I'm working on a lab Using a generalized map method to pass an element and block through returning multiple outcomes.
Really struggled on this one. Found some responses but they don't really make sense to me.
Here is the code:
def map(s)
new = []
i = 0
while i < s.length
new.push(yield(s[i]))
i += 1
end
new
end
Here's is the test:
it "returns an array with all values made negative" do
expect(map([1, 2, 3, -9]){|n| n * -1}).to eq([-1, -2, -3, 9])
end
it "returns an array with the original values" do
dune = ["paul", "gurney", "vladimir", "jessica", "chani"]

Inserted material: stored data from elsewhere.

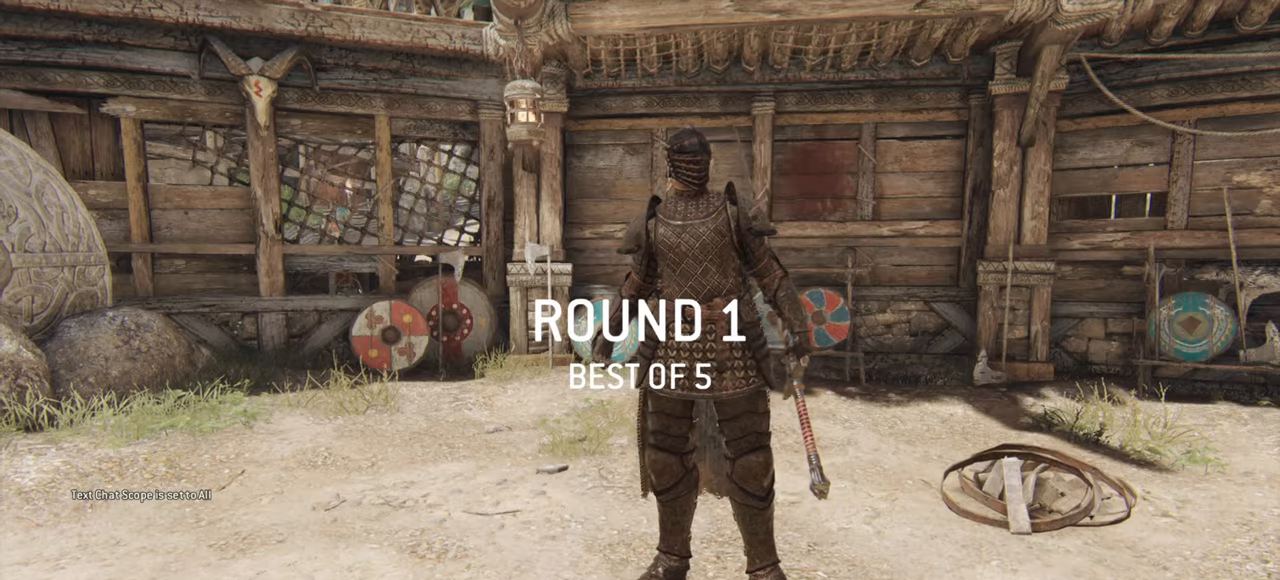
{"keys": [], "mouse": [], "events": []}
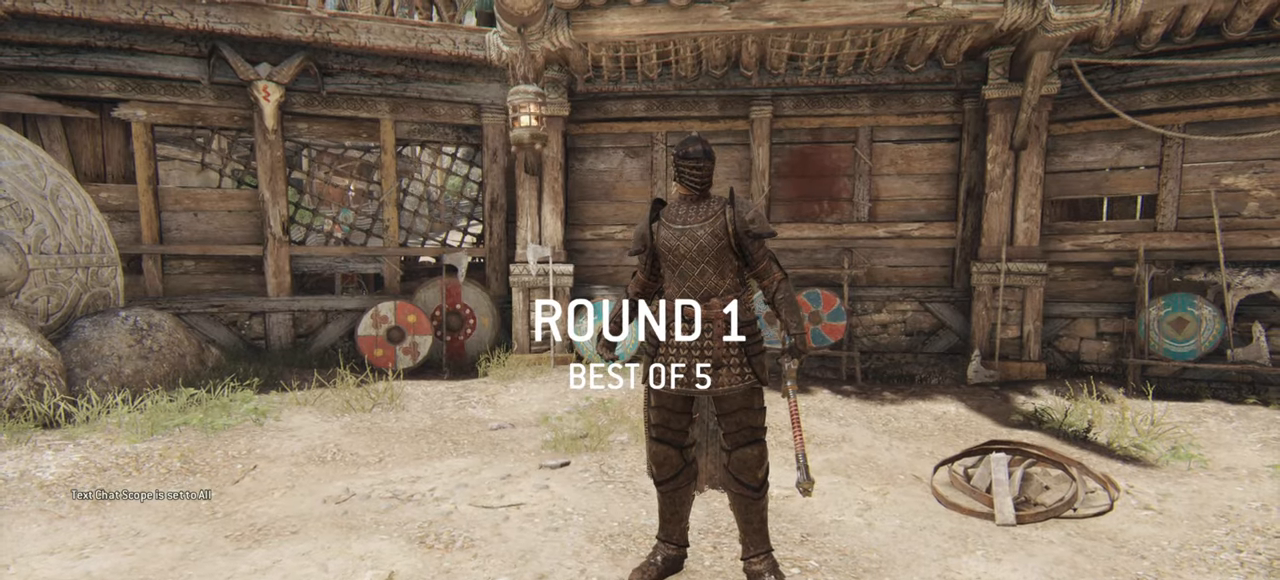
{"keys": [], "mouse": [], "events": []}
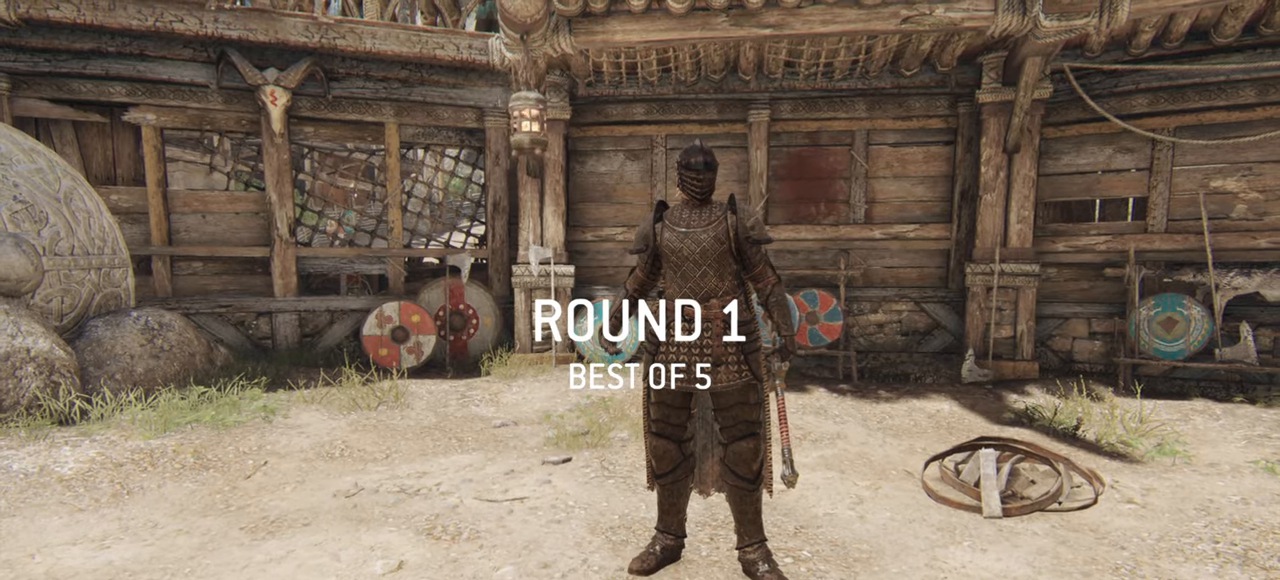
{"keys": [], "mouse": [], "events": []}
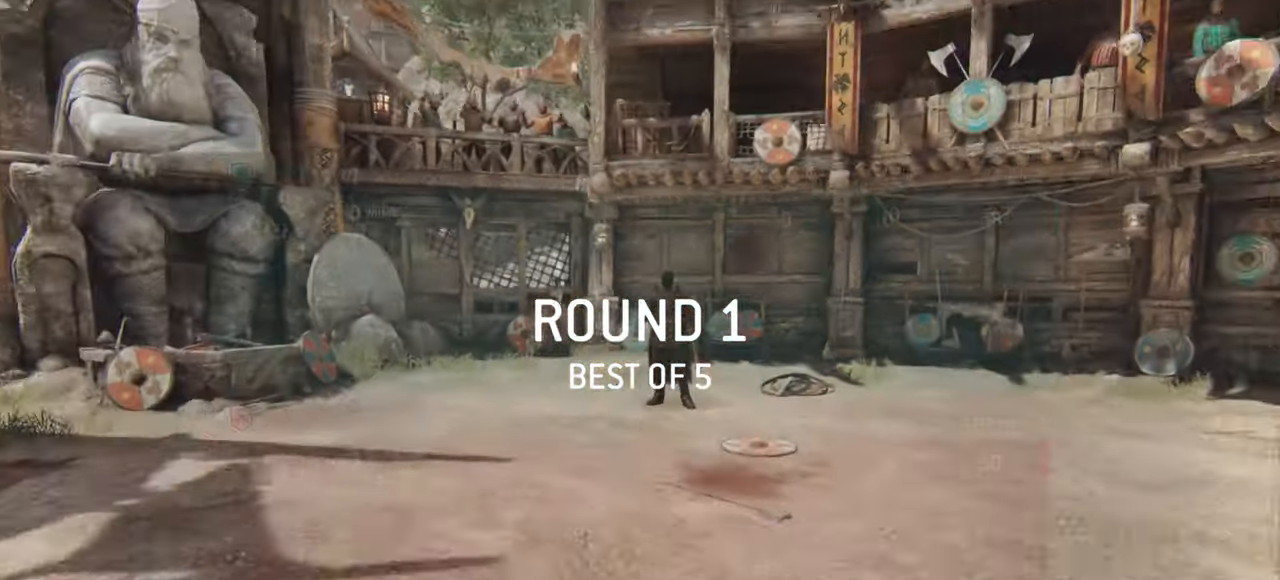
{"keys": [], "mouse": [], "events": []}
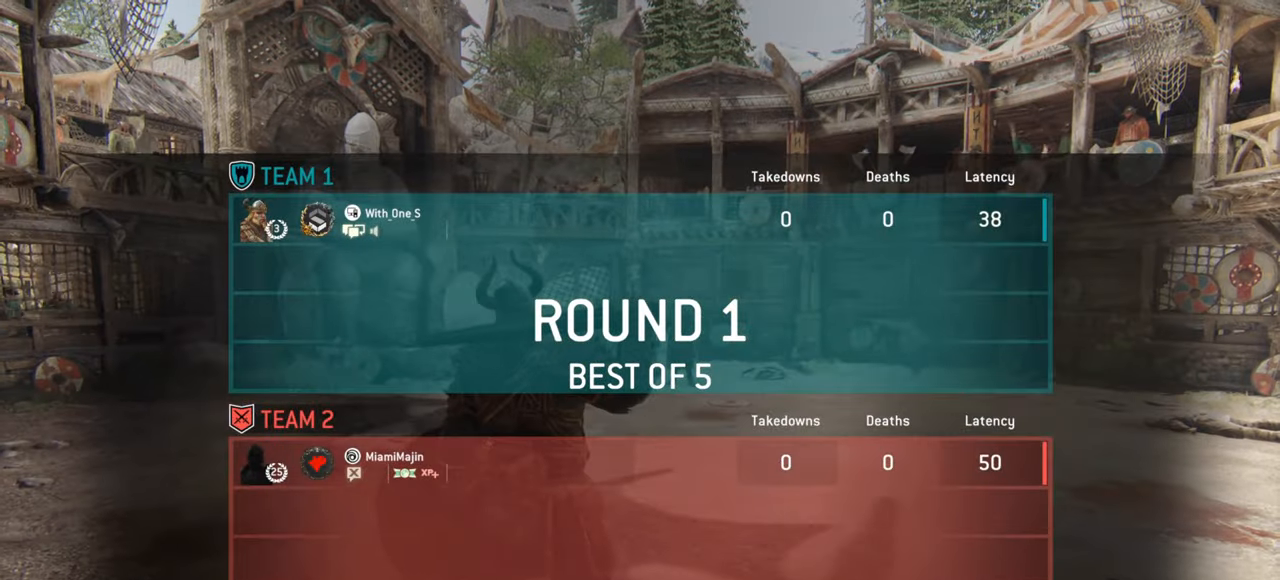
{"keys": [], "mouse": [], "events": []}
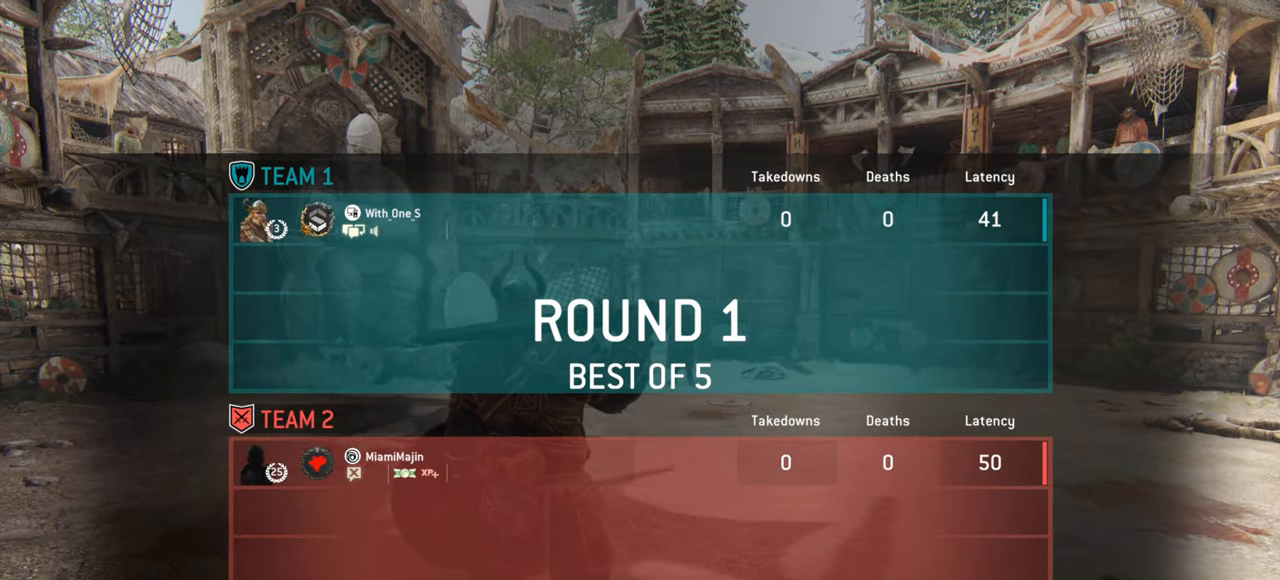
{"keys": [], "mouse": [], "events": []}
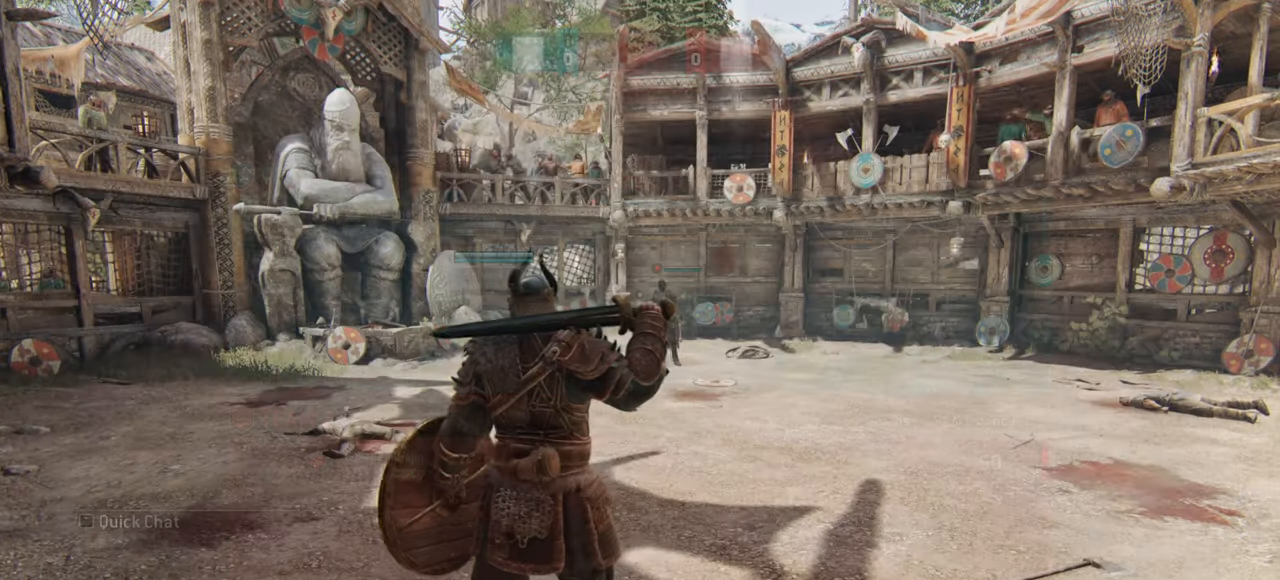
{"keys": ["w"], "mouse": [], "events": [[367, "w", "down"]]}
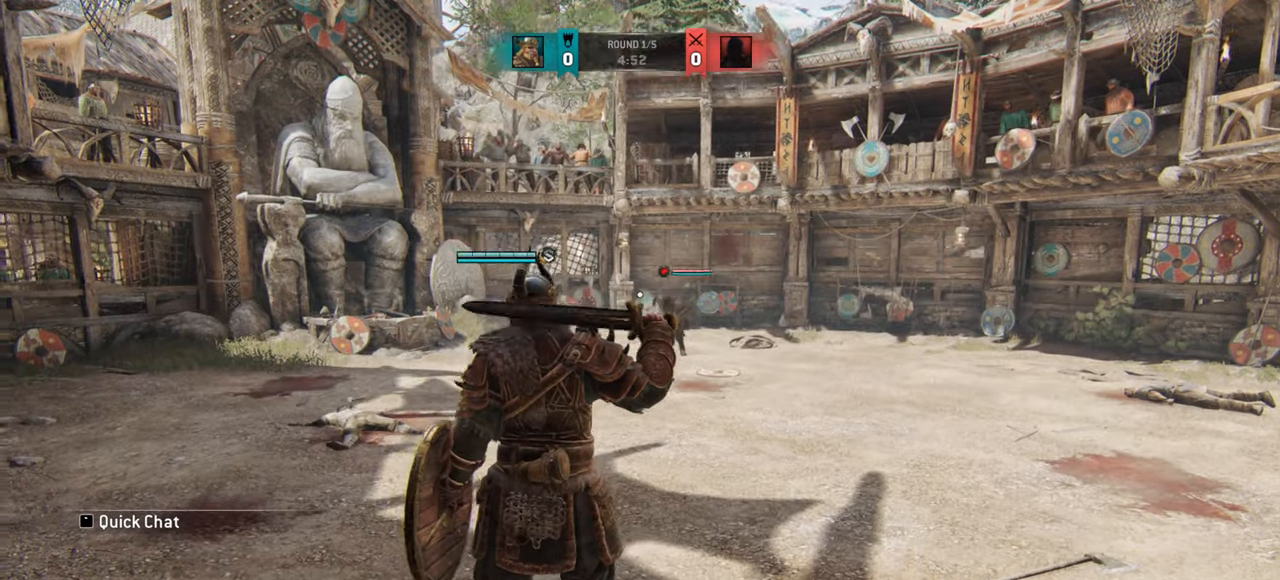
{"keys": ["d", "w"], "mouse": [], "events": [[50, "d", "down"]]}
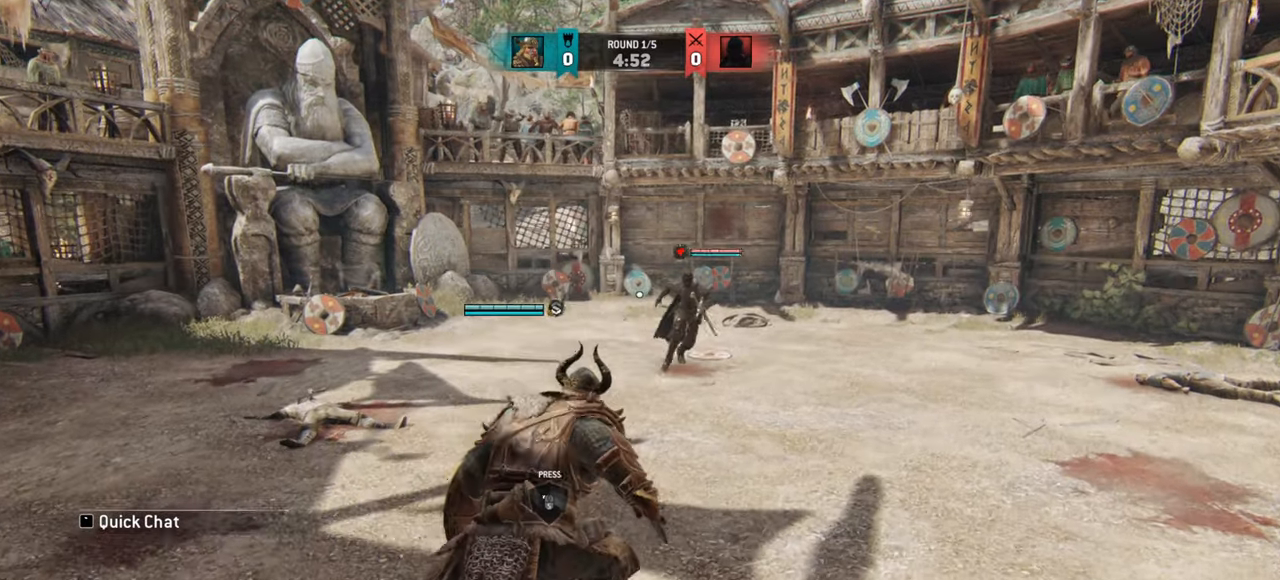
{"keys": ["d"], "mouse": [], "events": [[200, "w", "up"]]}
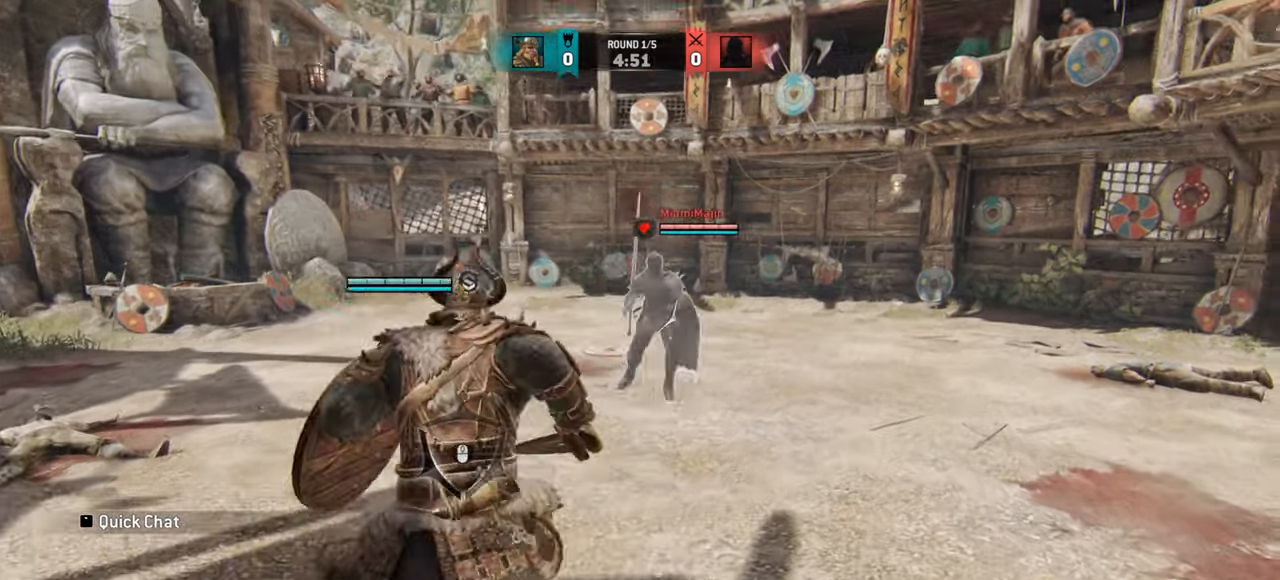
{"keys": ["a"], "mouse": [], "events": [[50, "w", "down"], [167, "d", "up"], [317, "a", "down"], [401, "w", "up"]]}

expect(map(dune){|n| n}).to eq(dune)
end
it "returns an array with the original values multiplied by 2" do
expect(map([1, 2, 3, -9]){|n| n * 2}).to eq([2, 4, 6, -18])
end
it "returns an array with the original values squared" do
expect(map([1, 2, 3, -9]){|n| n * n}).to eq([1, 4, 9, 81])
end
end
I don't get how the above code can give you these 4 different results.
Could someone help me understand it ?
Thank you for your help!
How your method map works
To see how your method operates let's modify your code to add some intermediate variables and some puts statements to show the values of those variables.
def map(s)
new = []
i = 0
n = s.length
puts "s has length #{n}"
while i < n
puts "i = #{i}"
e = s[i]
puts " Yield #{e} to the block"
rv = yield(e)
puts " The block's return value is #{rv}. Push #{rv} onto new"
new.push(rv)
puts " new now equals #{new}"
i += 1
end
puts "We now return the value of new"
new
end
Now let's execute the method with one of the blocks of interest.
s = [1, 2, 3, -9]
map(s) { |n| n * 2 }
#=> [2, 4, 6, -18] (return value of method)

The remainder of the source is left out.